Document text
Start of Block

In [1]:
import sys
import os
import random
from operator import add, mul
from pyspark import SparkContext, SparkConf
from pyspark import SparkFiles
from pyspark.sql import SparkSession, SQLContext

In [2]:
spark = SparkSession.builder.appName("M5-CA2-ApacheLogs-TGA").getOrCreate() # singleton instance

### 1. Load file as a text file in spark

In [3]:
# Load input.csv into HDFS
# !hdfs dfs -mkdir use_cases/Logs 
# !hdfs dfs -put access.clean.log  use_cases/Logs

%h %l %u %t \"%r\" %>s %b \"%{Referer}i\" \"%{User-agent}i\


127.0.0.1 - frank [10/Oct/2000:13:55:36 -0700] "GET /apache_pb.gif HTTP/1.0" 200 2326 "http://www.example.com/start.html" "Mozilla/4.08 [en] (Win98; I ;Nav)"

- 127.0.0.1 (%h): This is the IP address of the client (remote host) which made the request to the server. 
- (%l): The "hyphen" in the output indicates that the requested piece of information is not available. In this case, the information that is not available is the RFC 1413 identity of the client determined by identd on the clients machine. 
- frank (%u) - This is the userid of the person requesting the document as determined by HTTP authentication. If the document is not password protected, this entry will be "-" just like the previous one.

End of Block

Given entries
Start of Block

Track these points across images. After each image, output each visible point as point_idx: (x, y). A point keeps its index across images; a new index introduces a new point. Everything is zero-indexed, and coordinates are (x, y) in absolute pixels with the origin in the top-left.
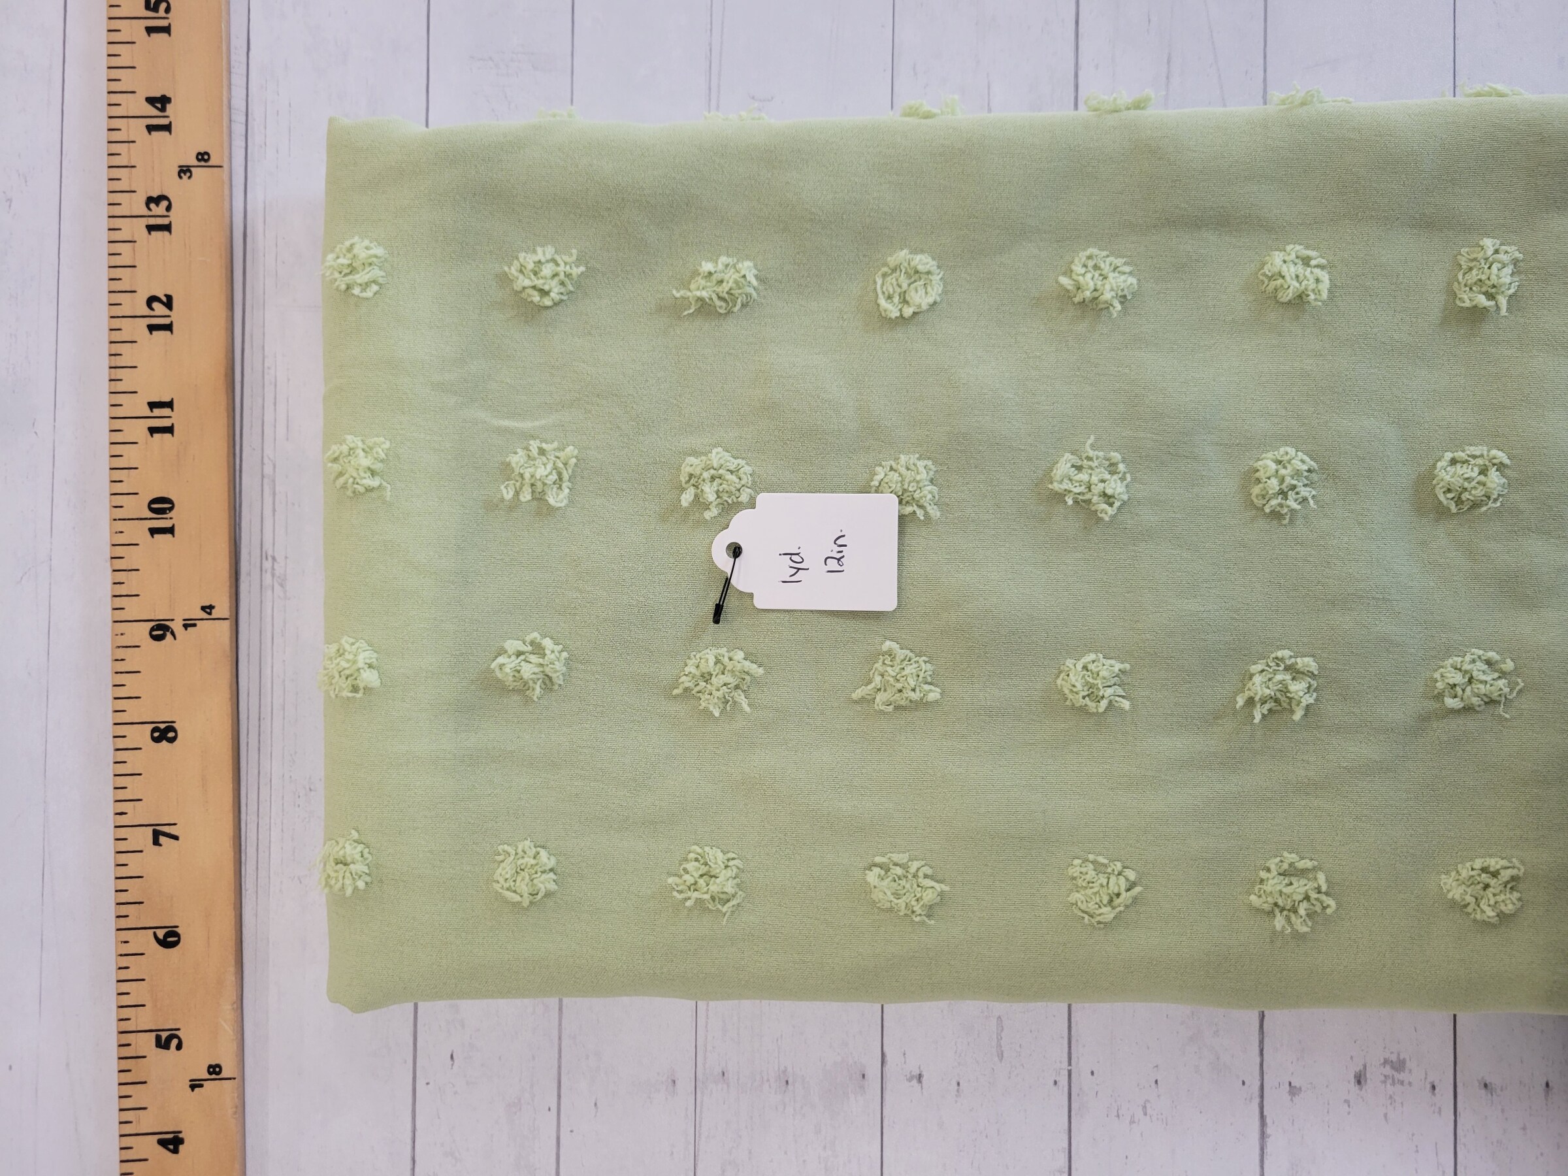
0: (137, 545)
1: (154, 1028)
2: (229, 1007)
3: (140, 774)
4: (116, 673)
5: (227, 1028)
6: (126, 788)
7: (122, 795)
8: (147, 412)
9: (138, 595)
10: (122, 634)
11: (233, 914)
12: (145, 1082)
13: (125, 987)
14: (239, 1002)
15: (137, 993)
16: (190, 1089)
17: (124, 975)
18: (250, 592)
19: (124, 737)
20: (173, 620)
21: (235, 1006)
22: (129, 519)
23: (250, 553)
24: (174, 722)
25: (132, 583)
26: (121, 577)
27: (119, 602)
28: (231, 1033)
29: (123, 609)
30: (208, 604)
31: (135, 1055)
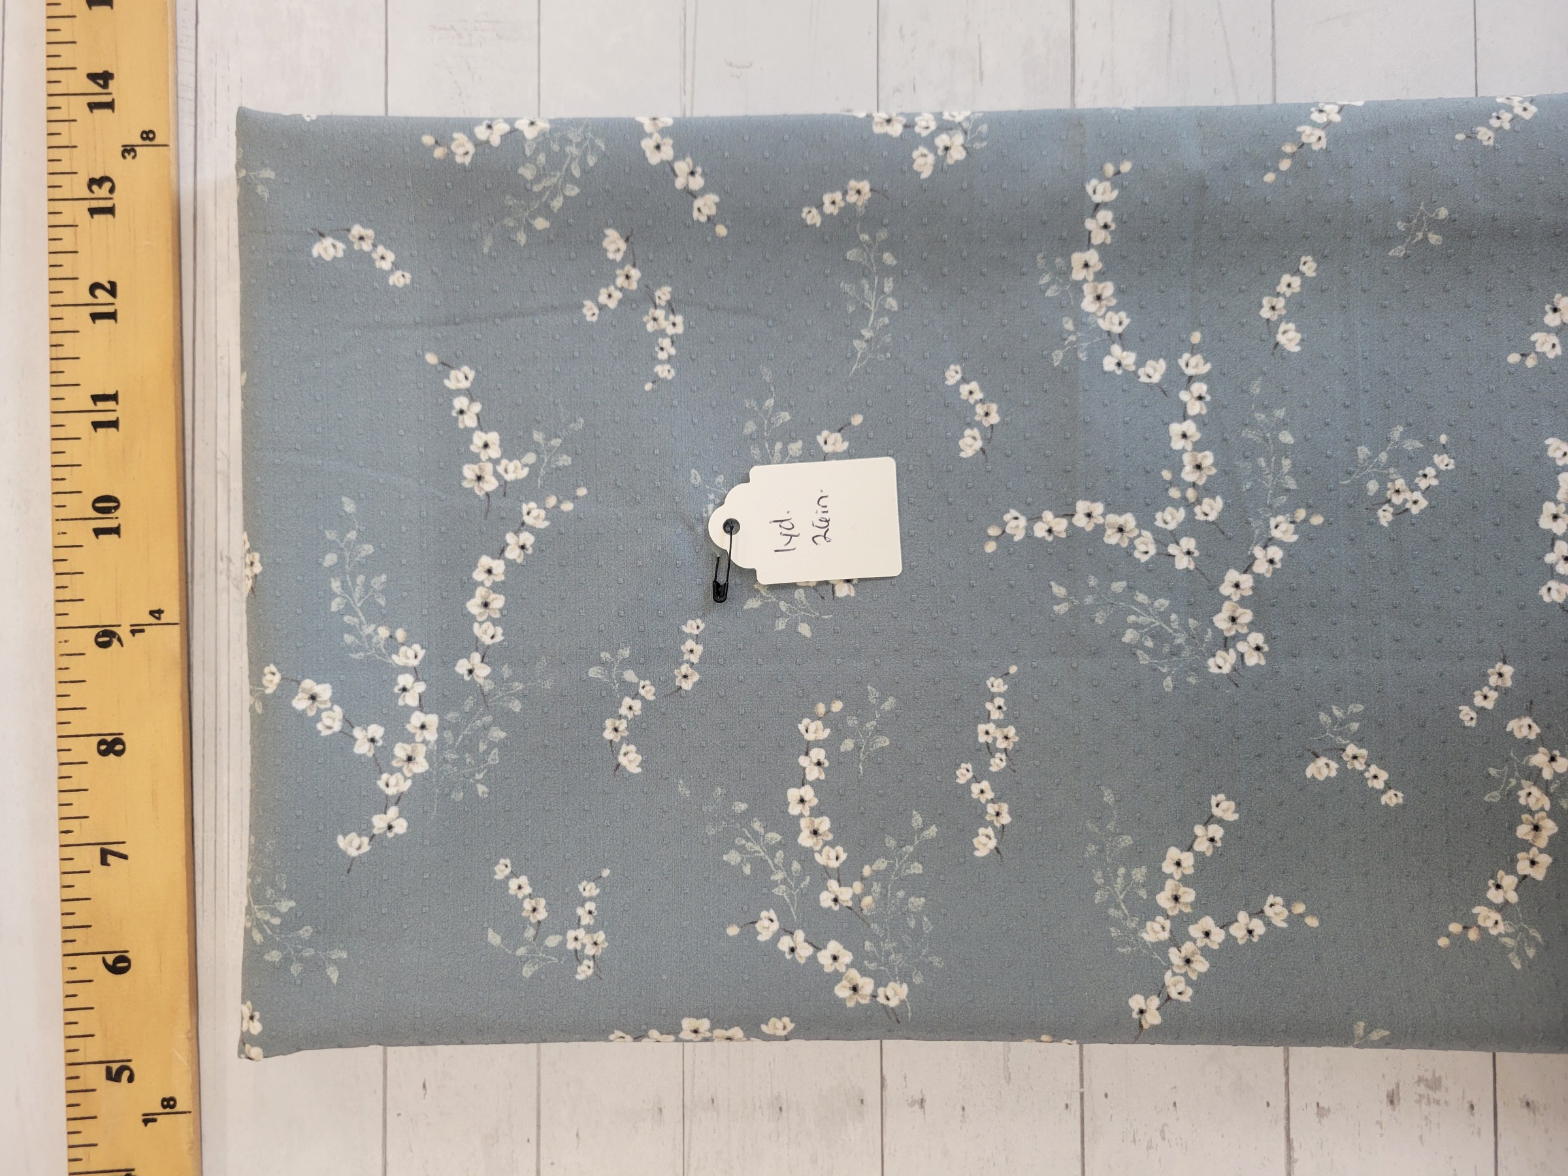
0: (81, 546)
1: (104, 1060)
2: (184, 1036)
3: (86, 790)
4: (60, 682)
5: (182, 1058)
6: (71, 804)
7: (67, 812)
8: (91, 406)
9: (82, 600)
10: (66, 641)
11: (186, 937)
12: (95, 1117)
13: (72, 1016)
14: (195, 1031)
15: (86, 1022)
16: (143, 1124)
17: (72, 1003)
18: (204, 595)
19: (69, 750)
20: (119, 626)
21: (190, 1035)
22: (72, 519)
23: (204, 554)
24: (122, 734)
25: (76, 586)
26: (64, 580)
27: (62, 608)
28: (186, 1064)
29: (67, 614)
30: (156, 609)
31: (84, 1088)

End of Block

Directions
**1)** In the Apache log notebook, what does the hyphen in the %l field indicate?
**2)** Please write what comes next in the Apache log notebook, picking up after its final line.
The entries aren't needed here.

Numbered answers
**1)** It indicates that the requested piece of information, the client's RFC 1413 identity, is not available.

**2)**
- [10/Oct/2000:13:55:36 -0700] (%t): The time that the server finished processing the request. The format is:[day/month/year:hour:minute:second zone]
- day = 2*digit, month = 3*letter, year = 4*digit, hour = 2*digit, minute = 2*digit, second = 2*digit,zone = (`+' | `-') 4*digit

- "GET /apache_pb.gif HTTP/1.0" (\"%r\"): The request line from the client is given in double quotes. The request line contains a great deal of useful information. First, the method used by the client is GET. Second, the client requested the resource /apache_pb.gif, and third, the client used the protocol HTTP/1.0. It is also possible to log one or more parts of the request line independently. 
- 200 (%>s) This is the status code that the server sends back to the client. This information is very valuable, because it reveals whether the request resulted in a successful response (codes beginning in 2), a redirection (codes beginning in 3), an error caused by the client (codes beginning in 4), or an error in the server (codes beginning in 5). The full list of possible status codes can be found in the HTTP specification (RFC2616 section 10).
- 2326 (%b): The last entry indicates the size of the object returned to the client, not including the response headers. If no content was returned to the client, this value will be "-". To log "0" for no content, use %B instead.
- "http://www.example.com/start.html" (\"%{Referer}i\")- The "Referer" (sic) HTTP request header. This gives the site that the client reports having been referred from. (This should be the page that links to or includes /apache_pb.gif).
- "Mozilla/4.08 [en] (Win98; I ;Nav)" (\"%{User-agent}i\")- The User-Agent HTTP request header. This is the identifying information that the client browser reports about itself.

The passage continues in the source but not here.